# Smoking a Turkey for Lunch Meat



## Savannahsmoker (Mar 17, 2012)

My lovely bride said we only had one vac bag of smoke turkey left for sandwiches and to smoke some more.

Sweetie made up this brine:
1 cup kosher salt 
1/2 cup light brown sugar 
1 gallon vegetable stock 
1 tablespoon black peppercorns 
1/2 tablespoon allspice berries 
1/2 tablespoon candied ginger 
2 tablespoons of Tender Quick.
1 gallon iced water 

In the brine and in the fridge.






Twenty four hours later time to spatchcock the turkey.





Done





Back into the fridge to air dry.


----------



## Savannahsmoker (Mar 17, 2012)

Pre warmed the pit and added a couple of Peterson Smoke Pucks cherry.





Put some EVOO and our Mohunken Bird Rub on the turkey and in it went
I started this spatchcock turkey skin side down on.  You can see a nice blue smoke coming off of the Peterson Smoke Pucks.





Here is a look at the nice smoke coming out from under the smoker cover with help from the pucks.  Hope the flavor will be there.





At 4 hours Rock's Stoker automatically ran the pit temp up to 375.





I double check the temp and it was close.





Finished and now to rest in foil and then into the fridge until tomorrow's slicing for lunch meat takes place.





Had to check to how moist and juicy it was and it sure was.

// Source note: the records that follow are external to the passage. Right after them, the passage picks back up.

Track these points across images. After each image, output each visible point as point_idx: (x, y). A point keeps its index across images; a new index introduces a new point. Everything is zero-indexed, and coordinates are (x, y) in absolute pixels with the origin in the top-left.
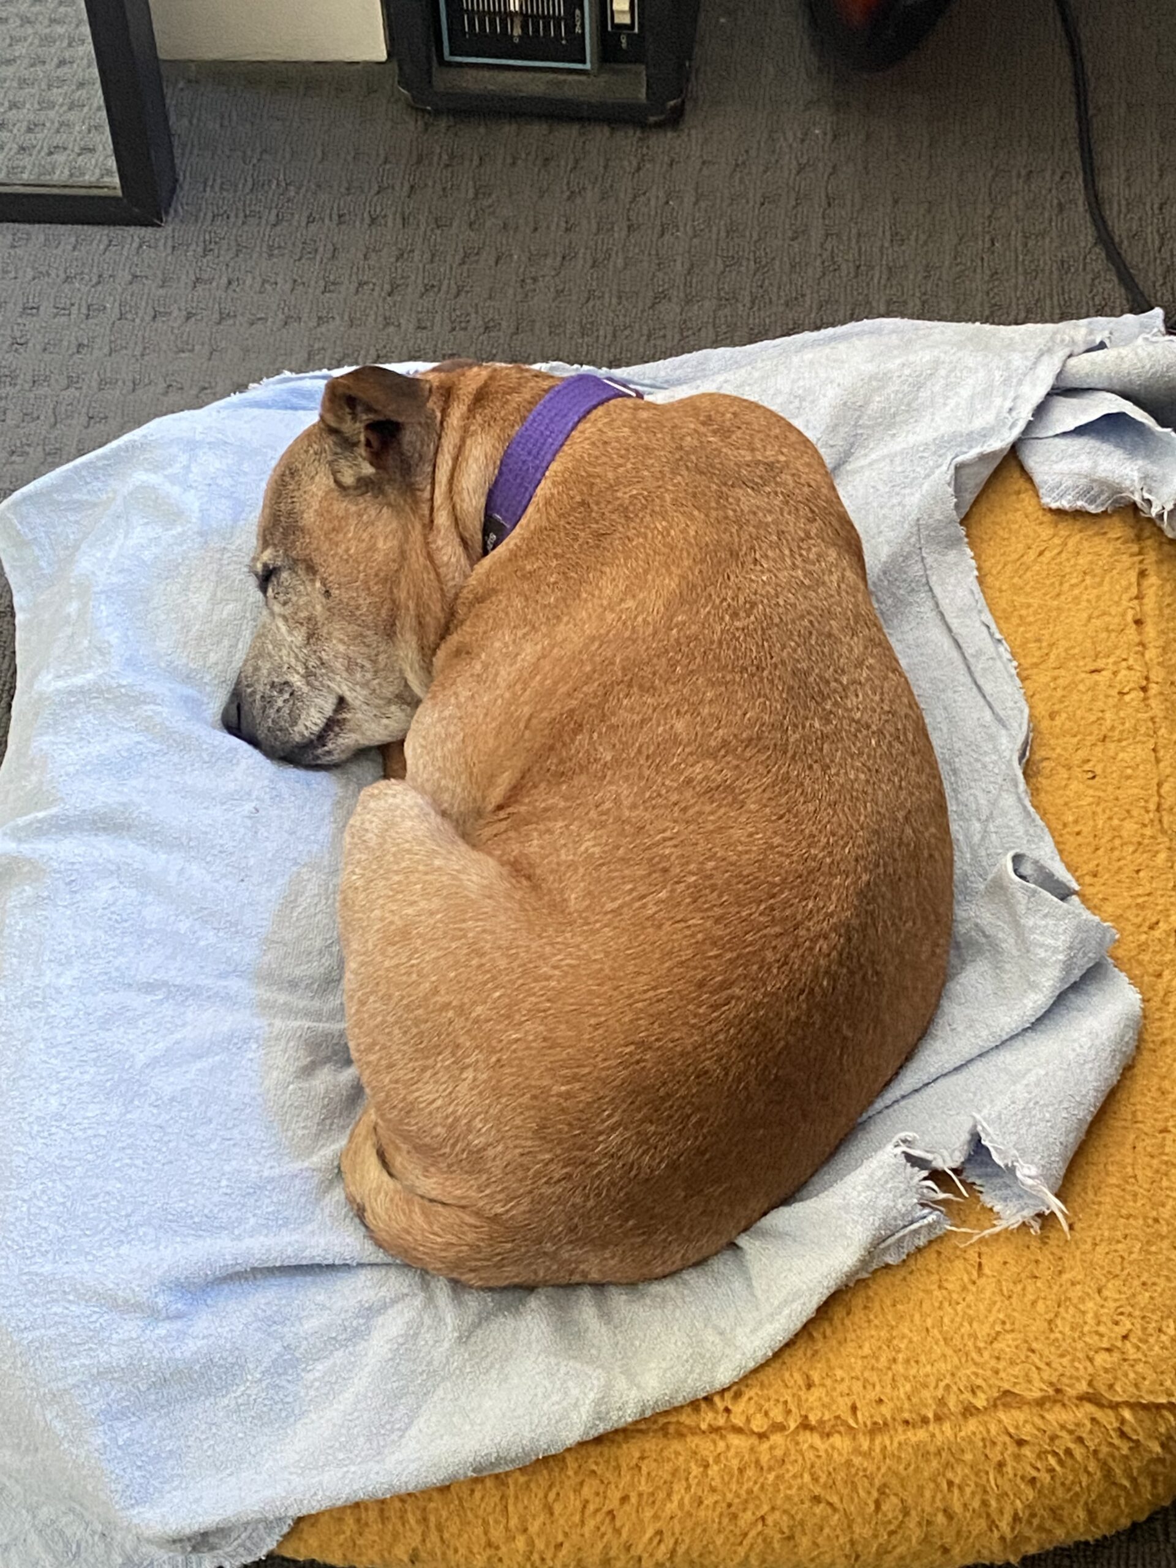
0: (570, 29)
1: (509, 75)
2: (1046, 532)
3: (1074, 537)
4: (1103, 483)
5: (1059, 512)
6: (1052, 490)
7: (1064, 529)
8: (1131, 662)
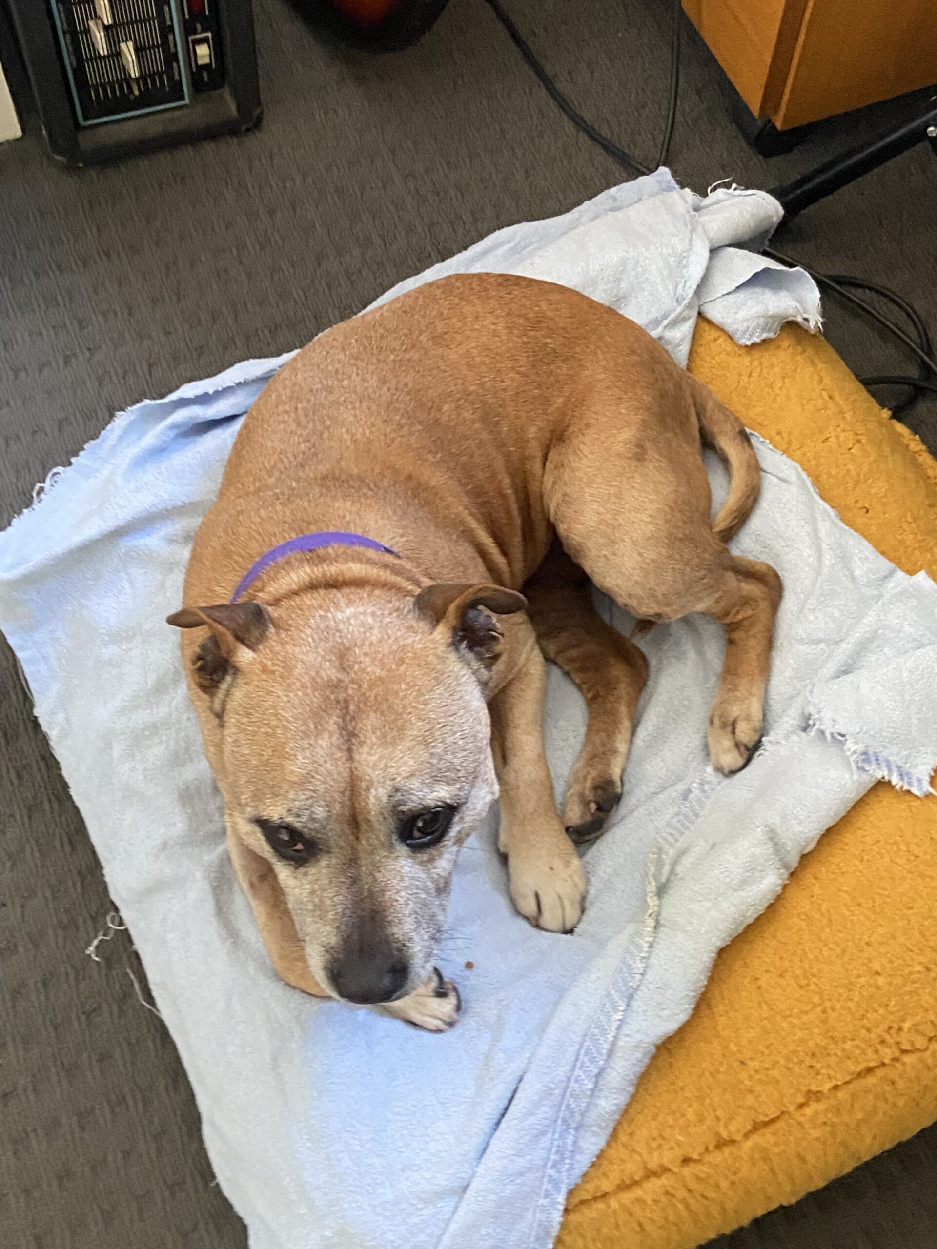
0: (171, 77)
1: (131, 123)
2: (746, 360)
3: (766, 357)
4: (773, 317)
5: (754, 345)
6: (745, 332)
7: (756, 354)
8: (842, 426)
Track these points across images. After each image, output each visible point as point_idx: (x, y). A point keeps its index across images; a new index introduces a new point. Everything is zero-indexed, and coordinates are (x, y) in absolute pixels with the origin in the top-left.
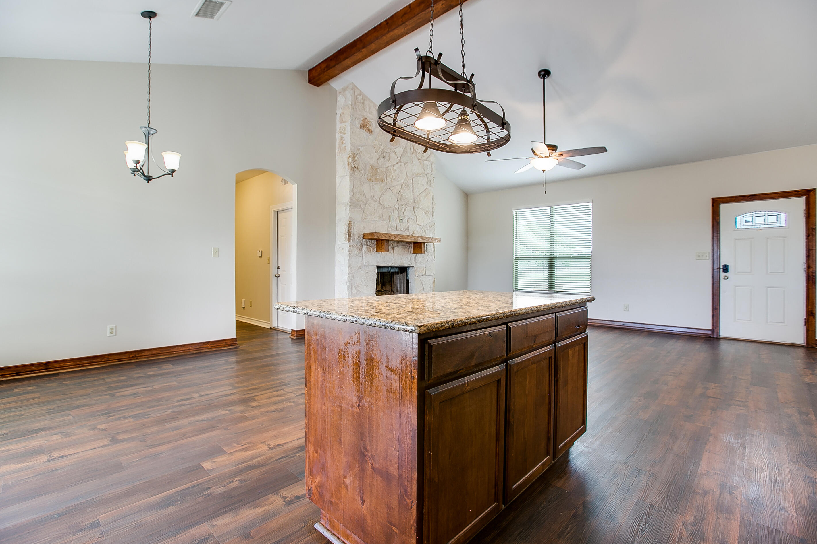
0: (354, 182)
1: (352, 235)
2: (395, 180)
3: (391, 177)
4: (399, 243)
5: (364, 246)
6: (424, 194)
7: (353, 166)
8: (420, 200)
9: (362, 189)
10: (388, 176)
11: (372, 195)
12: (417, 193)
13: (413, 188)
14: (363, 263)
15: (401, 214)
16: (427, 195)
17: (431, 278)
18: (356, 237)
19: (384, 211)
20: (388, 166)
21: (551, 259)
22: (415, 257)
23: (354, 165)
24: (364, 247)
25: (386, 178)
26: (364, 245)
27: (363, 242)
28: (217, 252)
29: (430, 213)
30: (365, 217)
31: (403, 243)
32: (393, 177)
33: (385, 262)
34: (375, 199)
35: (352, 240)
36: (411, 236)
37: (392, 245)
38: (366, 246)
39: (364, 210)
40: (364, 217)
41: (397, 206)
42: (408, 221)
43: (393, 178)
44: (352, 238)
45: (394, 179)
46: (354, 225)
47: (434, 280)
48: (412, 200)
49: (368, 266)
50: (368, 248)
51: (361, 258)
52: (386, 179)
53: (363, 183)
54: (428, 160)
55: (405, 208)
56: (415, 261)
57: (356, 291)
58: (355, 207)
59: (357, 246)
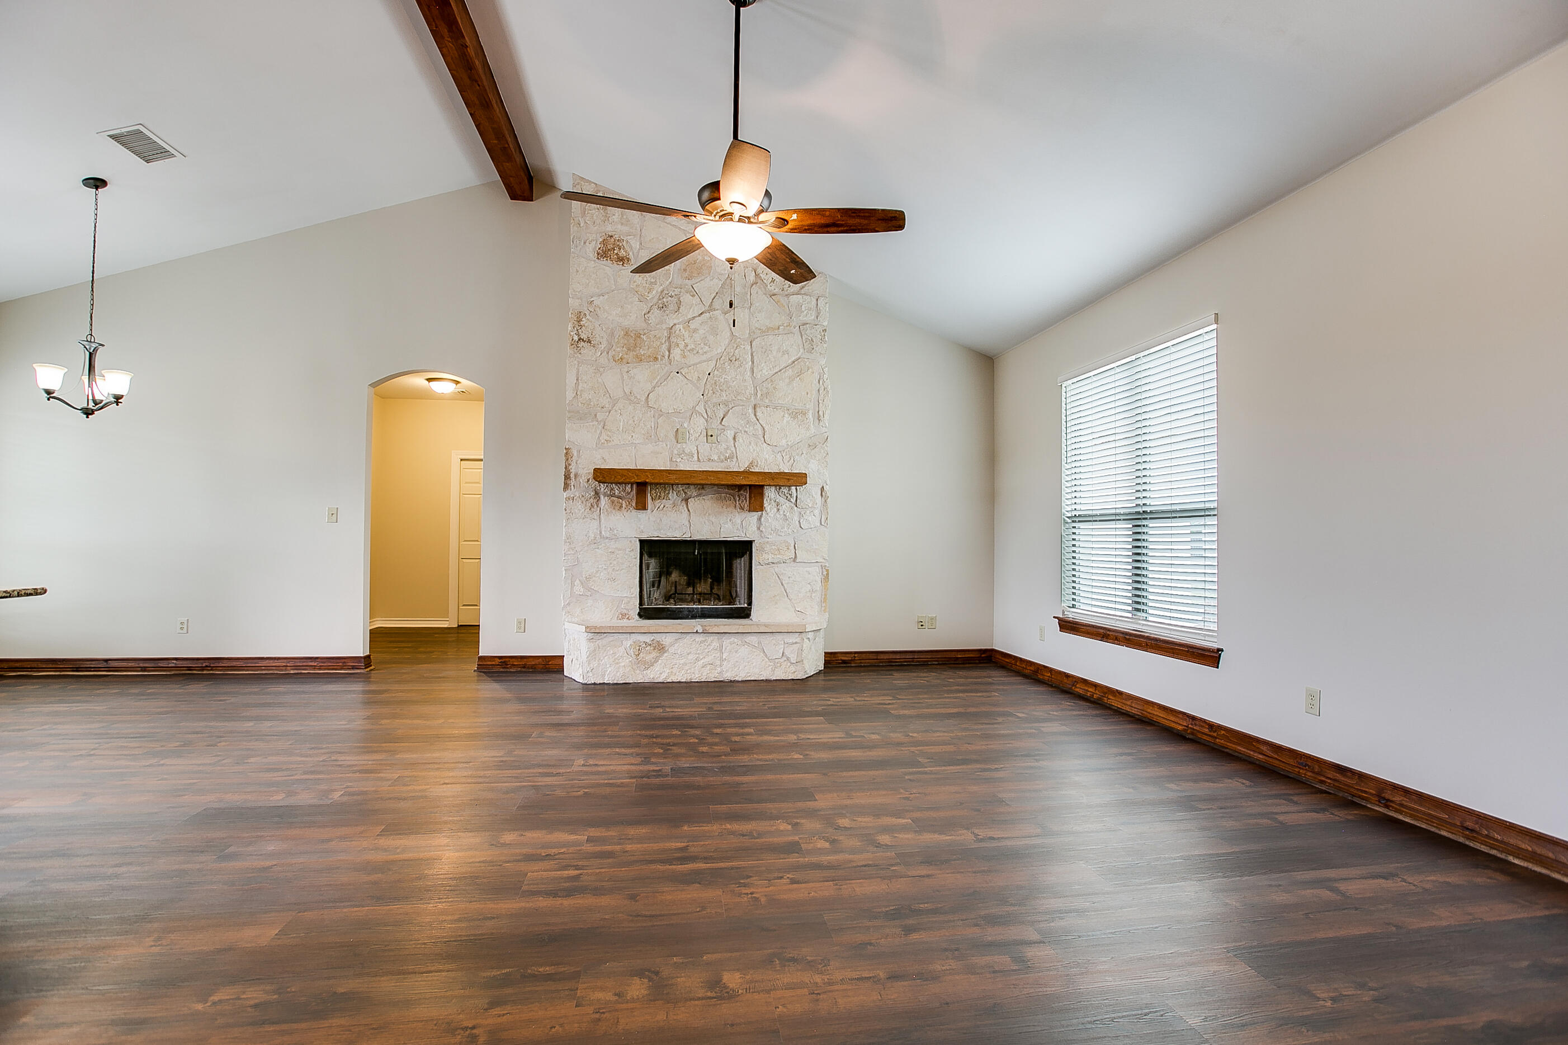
0: (578, 370)
1: (572, 475)
2: (695, 352)
3: (682, 346)
4: (703, 488)
5: (602, 497)
6: (790, 372)
7: (576, 338)
8: (775, 388)
9: (600, 380)
10: (673, 345)
11: (627, 391)
12: (764, 371)
13: (753, 362)
14: (601, 533)
15: (715, 424)
16: (800, 374)
17: (815, 570)
18: (583, 480)
19: (660, 421)
20: (675, 324)
22: (759, 519)
23: (578, 335)
24: (604, 501)
25: (669, 352)
26: (605, 495)
27: (602, 489)
28: (334, 515)
29: (810, 415)
30: (608, 438)
31: (716, 488)
32: (686, 345)
33: (662, 531)
34: (636, 397)
35: (572, 487)
36: (747, 473)
37: (685, 493)
38: (606, 498)
39: (604, 425)
40: (604, 436)
41: (701, 408)
42: (734, 439)
43: (688, 348)
44: (572, 482)
45: (692, 350)
46: (579, 456)
47: (825, 573)
48: (751, 390)
49: (615, 538)
50: (615, 502)
51: (596, 523)
52: (667, 353)
53: (602, 369)
54: (803, 291)
55: (727, 409)
56: (759, 528)
57: (582, 590)
58: (580, 419)
59: (583, 499)
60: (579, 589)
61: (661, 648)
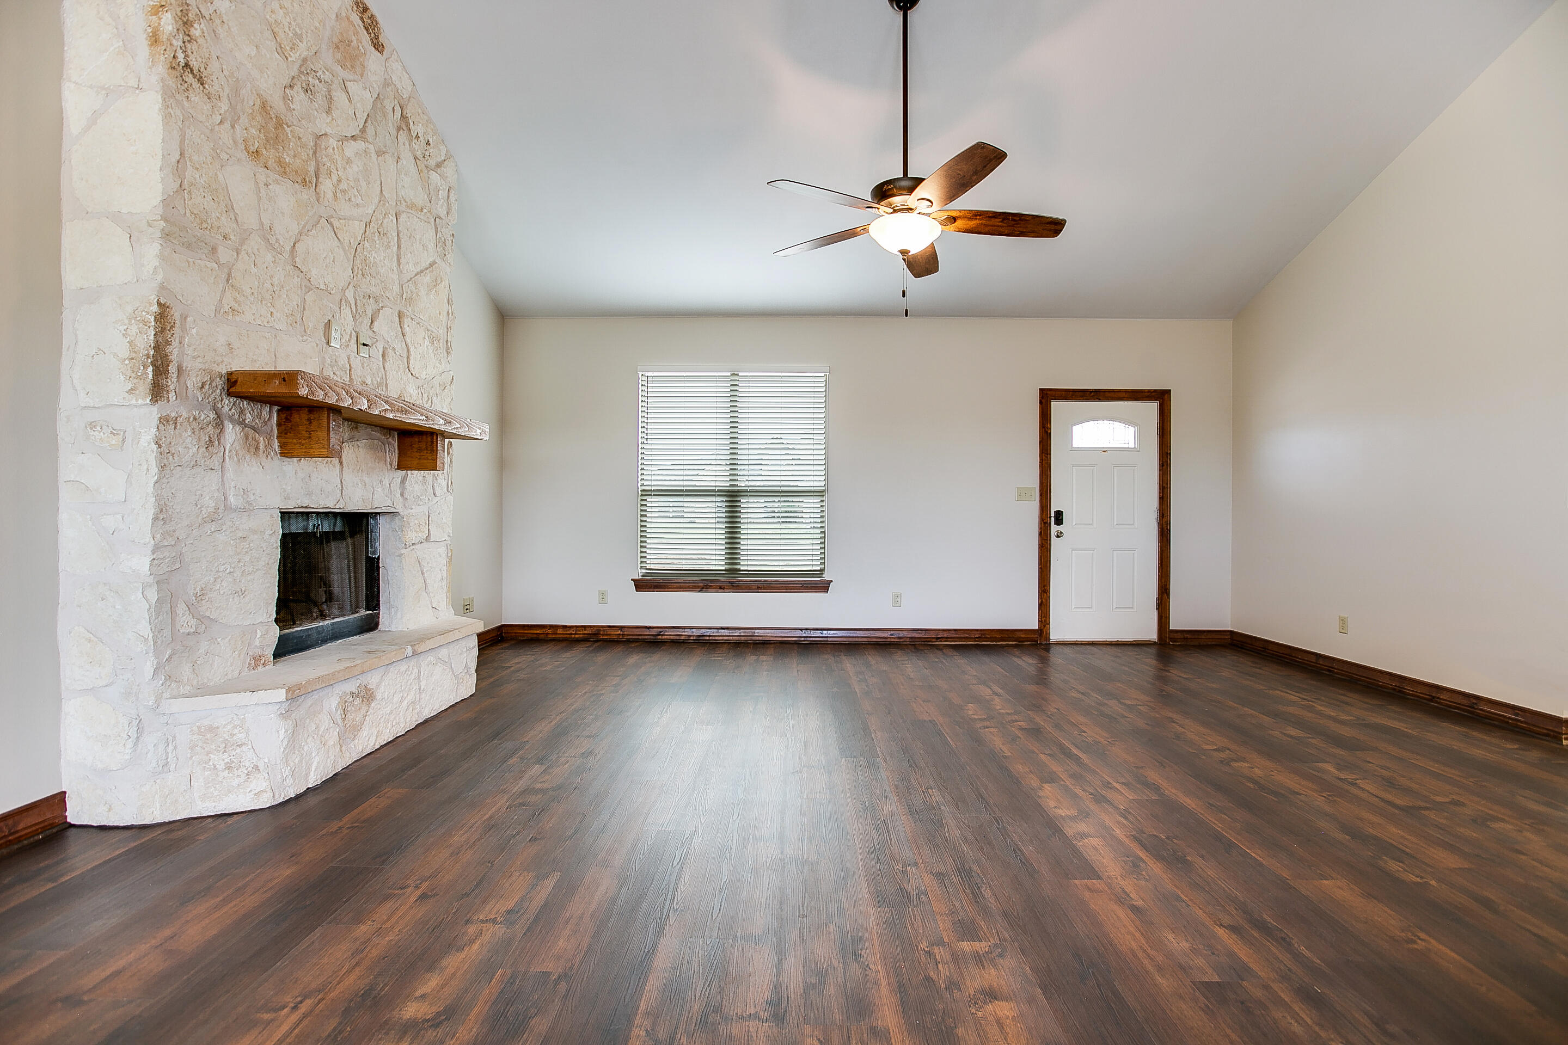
0: (185, 133)
1: (172, 369)
2: (347, 196)
3: (335, 178)
5: (229, 426)
6: (429, 277)
7: (181, 60)
8: (418, 295)
9: (220, 178)
10: (323, 170)
11: (265, 222)
12: (410, 268)
13: (399, 247)
14: (225, 497)
15: (364, 327)
16: (435, 284)
17: (443, 550)
18: (192, 382)
19: (308, 297)
20: (324, 134)
21: (733, 497)
22: (403, 481)
23: (185, 53)
24: (232, 433)
25: (317, 177)
26: (231, 421)
27: (226, 409)
29: (440, 344)
30: (236, 306)
31: (368, 429)
32: (340, 181)
33: (313, 496)
34: (277, 241)
35: (172, 396)
38: (238, 428)
39: (229, 275)
40: (229, 299)
41: (350, 294)
42: (383, 355)
43: (340, 186)
44: (172, 382)
45: (345, 191)
46: (184, 329)
47: (449, 555)
48: (396, 288)
49: (248, 509)
50: (247, 437)
51: (215, 477)
52: (314, 179)
55: (375, 307)
56: (402, 495)
57: (193, 622)
58: (189, 246)
59: (195, 424)
60: (186, 622)
61: (367, 695)
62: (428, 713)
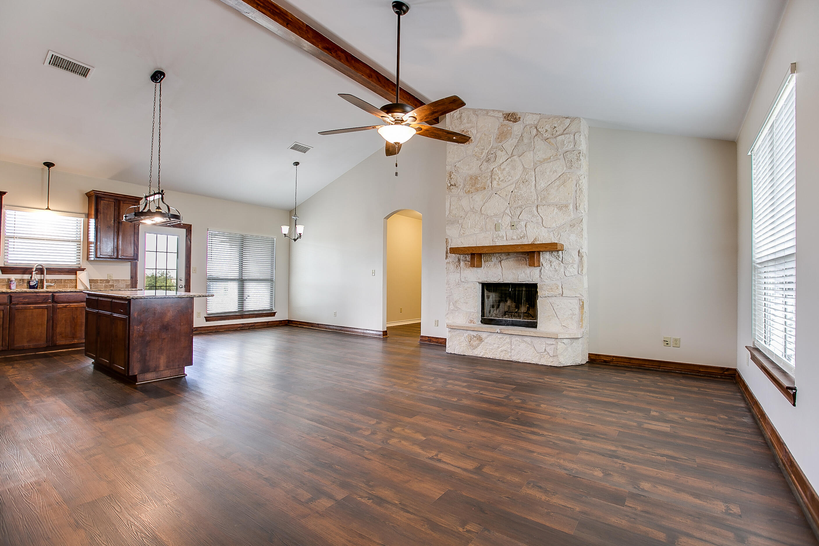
0: (450, 200)
2: (504, 181)
3: (497, 179)
4: (509, 255)
6: (557, 183)
7: (449, 185)
8: (548, 194)
9: (460, 203)
10: (493, 180)
11: (472, 207)
12: (542, 184)
13: (536, 181)
14: (461, 279)
15: (516, 219)
16: (564, 182)
17: (575, 301)
19: (487, 221)
20: (494, 168)
22: (540, 271)
23: (450, 183)
24: (462, 263)
25: (492, 183)
26: (463, 260)
27: (461, 258)
29: (571, 207)
30: (464, 232)
31: (515, 254)
32: (499, 178)
33: (488, 278)
34: (476, 210)
35: (449, 257)
36: (532, 245)
37: (500, 258)
39: (462, 226)
40: (462, 231)
41: (508, 211)
42: (526, 226)
43: (501, 179)
44: (449, 255)
45: (503, 180)
46: (452, 242)
47: (581, 304)
48: (535, 197)
49: (467, 282)
50: (466, 264)
51: (459, 275)
52: (491, 184)
53: (460, 198)
54: (565, 133)
55: (521, 210)
56: (540, 277)
58: (452, 224)
59: (453, 263)
60: (452, 307)
61: (481, 339)
62: (514, 358)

Lots of clear juice running and very moist.


----------



## PrincessFiona60 (Mar 17, 2012)

When's lunch?


----------



## Vanitas (Mar 17, 2012)

Does someone have a tissue? I need to wipe this drool off my chin.


----------



## PrincessFiona60 (Mar 17, 2012)

>>>>tissue>>>>


----------



## Vanitas (Mar 17, 2012)

Thanks  But after seeing the pictures again, I think I may need a few.


----------